The amendments in this Update are effective for annual periods and interim periods within those annual periods beginning after December 15, 2015. Earlier adoption is permitted.
Management does not believe that any other recently issued, but not yet effective accounting pronouncements, if adopted, would have a material effect on the accompanying consolidated financial statements.
Our business plan within 12 months is outlined below:
For the next 6 months the Company is engaged in completing production of 25-35 short videos providing useful information and empowerment to people and families new to type 1. The following 6 months will primarily be spent driving traffic to the website via search engine optimization; visits to endorcrinologists, diabetes educators, nurses, dieticians, and health care teams; and presenting at conferences. These activities will overlap somewhat. The process of soliciting and creating sponsorship agreements with clients in the pharmaceutical and medical devices industries relevant to type 1 diabetes is ongoing.
Off-Balance Sheet Arrangements
We have no off-balance sheet arrangements.
Contractual Obligations
The Company sold two of the nine available sponsorship blocks to date, one for CAD60,000 and one modified block for CAD15,000.
On April 15, 2012 the Company sold one of the nine available sponsorship blocks at CAD60,000 expiring December 31, 2014 to Animas Canada, a Canadian company owned by Johnson & Johnson. The Company accounted for the sale of the content sponsorship block ratably over the period in which the related sponsorship content is available on the Company’s website. For the year ended December 31, 2012 the Company recognized content sponsorship revenue of CAD16,362 under this sponsorship agreement. For the year ended December 31, 2013 and 2012 the Company recognized content sponsorship revenue of CAD21,816 and CAD16,362 under this sponsorship agreement, respectively.

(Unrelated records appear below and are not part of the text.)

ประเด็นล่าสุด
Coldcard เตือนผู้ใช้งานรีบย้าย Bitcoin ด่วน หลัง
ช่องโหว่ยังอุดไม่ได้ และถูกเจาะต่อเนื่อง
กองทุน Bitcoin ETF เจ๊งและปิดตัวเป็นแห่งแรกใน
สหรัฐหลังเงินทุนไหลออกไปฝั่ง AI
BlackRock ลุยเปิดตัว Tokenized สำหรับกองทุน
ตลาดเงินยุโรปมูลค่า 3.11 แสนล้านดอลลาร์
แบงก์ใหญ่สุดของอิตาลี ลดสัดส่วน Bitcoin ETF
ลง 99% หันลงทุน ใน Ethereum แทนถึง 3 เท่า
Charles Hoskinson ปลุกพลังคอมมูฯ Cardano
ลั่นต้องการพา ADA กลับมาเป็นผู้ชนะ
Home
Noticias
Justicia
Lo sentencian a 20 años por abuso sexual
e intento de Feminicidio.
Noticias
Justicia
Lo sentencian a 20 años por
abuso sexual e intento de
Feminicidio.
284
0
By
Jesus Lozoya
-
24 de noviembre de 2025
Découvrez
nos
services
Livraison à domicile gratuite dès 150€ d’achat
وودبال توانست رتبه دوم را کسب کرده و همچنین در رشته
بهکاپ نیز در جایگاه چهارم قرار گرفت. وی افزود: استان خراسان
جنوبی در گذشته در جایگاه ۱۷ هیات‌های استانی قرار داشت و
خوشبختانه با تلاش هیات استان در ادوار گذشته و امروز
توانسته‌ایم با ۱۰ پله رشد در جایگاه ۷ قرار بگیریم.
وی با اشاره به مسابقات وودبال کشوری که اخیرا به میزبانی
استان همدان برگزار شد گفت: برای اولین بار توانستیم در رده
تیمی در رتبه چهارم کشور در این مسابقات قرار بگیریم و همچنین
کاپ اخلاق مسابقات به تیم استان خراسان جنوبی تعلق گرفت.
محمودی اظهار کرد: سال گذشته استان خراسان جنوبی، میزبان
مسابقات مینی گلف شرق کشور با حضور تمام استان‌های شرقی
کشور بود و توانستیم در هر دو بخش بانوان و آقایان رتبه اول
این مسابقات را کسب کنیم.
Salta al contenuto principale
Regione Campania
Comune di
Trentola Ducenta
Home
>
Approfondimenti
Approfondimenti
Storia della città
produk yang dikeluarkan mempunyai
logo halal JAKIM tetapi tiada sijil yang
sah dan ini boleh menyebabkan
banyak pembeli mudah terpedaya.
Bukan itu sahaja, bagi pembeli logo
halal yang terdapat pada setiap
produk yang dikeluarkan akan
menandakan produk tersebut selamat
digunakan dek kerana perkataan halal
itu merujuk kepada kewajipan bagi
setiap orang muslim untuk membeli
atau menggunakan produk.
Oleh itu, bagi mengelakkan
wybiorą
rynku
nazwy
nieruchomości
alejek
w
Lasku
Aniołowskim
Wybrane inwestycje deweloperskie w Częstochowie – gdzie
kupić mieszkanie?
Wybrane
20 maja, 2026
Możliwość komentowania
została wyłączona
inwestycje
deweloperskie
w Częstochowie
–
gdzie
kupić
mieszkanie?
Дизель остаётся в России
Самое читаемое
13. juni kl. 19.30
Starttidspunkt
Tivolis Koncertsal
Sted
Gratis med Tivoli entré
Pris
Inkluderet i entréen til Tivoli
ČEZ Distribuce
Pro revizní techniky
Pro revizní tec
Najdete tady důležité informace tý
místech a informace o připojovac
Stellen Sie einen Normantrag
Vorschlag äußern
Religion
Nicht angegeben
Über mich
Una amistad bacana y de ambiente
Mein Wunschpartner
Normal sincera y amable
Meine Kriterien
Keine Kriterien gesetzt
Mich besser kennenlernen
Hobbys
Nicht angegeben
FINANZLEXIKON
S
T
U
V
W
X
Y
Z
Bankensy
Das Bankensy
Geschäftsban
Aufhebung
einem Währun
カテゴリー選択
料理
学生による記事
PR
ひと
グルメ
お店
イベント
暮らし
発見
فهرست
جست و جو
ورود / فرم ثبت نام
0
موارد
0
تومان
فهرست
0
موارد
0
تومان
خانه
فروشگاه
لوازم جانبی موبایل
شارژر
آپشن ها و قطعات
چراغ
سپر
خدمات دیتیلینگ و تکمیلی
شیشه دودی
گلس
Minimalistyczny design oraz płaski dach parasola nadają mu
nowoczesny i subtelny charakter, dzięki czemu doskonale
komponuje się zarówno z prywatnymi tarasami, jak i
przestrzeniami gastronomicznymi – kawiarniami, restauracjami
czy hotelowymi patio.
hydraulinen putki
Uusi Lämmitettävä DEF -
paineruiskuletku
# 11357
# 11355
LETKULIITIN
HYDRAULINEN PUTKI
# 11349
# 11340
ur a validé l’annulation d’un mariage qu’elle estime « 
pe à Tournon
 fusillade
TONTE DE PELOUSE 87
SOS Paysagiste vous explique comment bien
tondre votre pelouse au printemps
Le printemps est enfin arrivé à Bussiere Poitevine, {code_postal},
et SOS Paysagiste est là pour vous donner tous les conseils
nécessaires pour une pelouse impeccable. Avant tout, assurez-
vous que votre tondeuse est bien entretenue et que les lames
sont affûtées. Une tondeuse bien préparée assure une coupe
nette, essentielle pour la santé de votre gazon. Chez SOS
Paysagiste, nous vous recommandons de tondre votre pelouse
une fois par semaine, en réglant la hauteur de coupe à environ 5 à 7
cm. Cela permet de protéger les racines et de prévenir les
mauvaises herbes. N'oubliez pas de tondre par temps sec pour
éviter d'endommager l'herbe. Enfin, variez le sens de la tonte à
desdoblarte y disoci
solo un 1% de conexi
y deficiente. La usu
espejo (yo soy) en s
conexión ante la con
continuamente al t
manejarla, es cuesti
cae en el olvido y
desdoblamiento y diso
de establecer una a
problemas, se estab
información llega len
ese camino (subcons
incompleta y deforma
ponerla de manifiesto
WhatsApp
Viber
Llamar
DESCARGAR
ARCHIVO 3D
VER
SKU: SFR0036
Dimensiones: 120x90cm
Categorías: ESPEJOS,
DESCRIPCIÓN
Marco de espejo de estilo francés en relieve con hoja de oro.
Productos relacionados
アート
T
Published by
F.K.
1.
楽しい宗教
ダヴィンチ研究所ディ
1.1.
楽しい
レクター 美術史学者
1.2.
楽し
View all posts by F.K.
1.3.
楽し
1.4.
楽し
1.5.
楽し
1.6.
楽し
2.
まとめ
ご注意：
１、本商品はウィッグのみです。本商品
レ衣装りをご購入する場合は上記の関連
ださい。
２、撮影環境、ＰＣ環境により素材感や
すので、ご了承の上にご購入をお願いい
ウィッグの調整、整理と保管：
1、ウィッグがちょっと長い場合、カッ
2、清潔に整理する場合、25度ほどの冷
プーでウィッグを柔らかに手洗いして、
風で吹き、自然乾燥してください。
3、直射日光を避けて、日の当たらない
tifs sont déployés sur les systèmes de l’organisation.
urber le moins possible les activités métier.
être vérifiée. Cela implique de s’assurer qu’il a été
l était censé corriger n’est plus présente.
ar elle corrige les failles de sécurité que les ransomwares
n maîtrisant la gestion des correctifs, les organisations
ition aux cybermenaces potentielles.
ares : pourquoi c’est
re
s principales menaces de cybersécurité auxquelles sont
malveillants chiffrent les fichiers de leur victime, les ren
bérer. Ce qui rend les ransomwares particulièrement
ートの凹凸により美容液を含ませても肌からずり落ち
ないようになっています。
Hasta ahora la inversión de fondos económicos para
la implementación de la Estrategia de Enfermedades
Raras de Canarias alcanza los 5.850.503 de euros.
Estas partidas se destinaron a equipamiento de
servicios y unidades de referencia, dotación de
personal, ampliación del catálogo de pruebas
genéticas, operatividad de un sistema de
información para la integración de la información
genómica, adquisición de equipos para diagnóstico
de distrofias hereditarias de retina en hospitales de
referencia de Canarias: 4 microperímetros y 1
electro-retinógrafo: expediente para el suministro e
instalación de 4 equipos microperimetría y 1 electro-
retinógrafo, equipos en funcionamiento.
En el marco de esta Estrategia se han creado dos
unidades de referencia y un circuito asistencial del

On May 9, 2013 the Company reached an agreement with, and sold one modified sponsorship blocks at CAD15,000 expiring December 31, 2013, Medtronic Canada, a Canadian company owned by Johnson & Johnson. The Company accounted for the sale of the content sponsorship block ratably over the period in which the related sponsorship content is available on the Company’s website. For the year ended December 31, 2013 the Company recognized content sponsorship revenue of CAD15,000 under this sponsorship agreement.
The Company entered into an agreement with Dads Against Diabetes (“D.A.D.”) pursuant to which the Company agreed to create a promotional video for D.A.D for a fee of $8,000.
The Company entered into an agreement with Type 1 Diabetes TrialNet (“TrialNet”) pursuant to which the Company agreed to create a promotional video for TrialNet for a fee of $14,000.
As of the date of this Report, the Company has been awarded the Lilly Grant by Lilly USA, LLC in the amount of $75,000. The funds may be used only for the stated purpose of the grant and may not be used for the purpose of promoting any of the Company or its affiliates’ products, including entertainment, capital and operating expenses, gifts, compensation, or personal travel.
As of the date of this Report, the full amount has been collected pursuant to the Lilly Grant.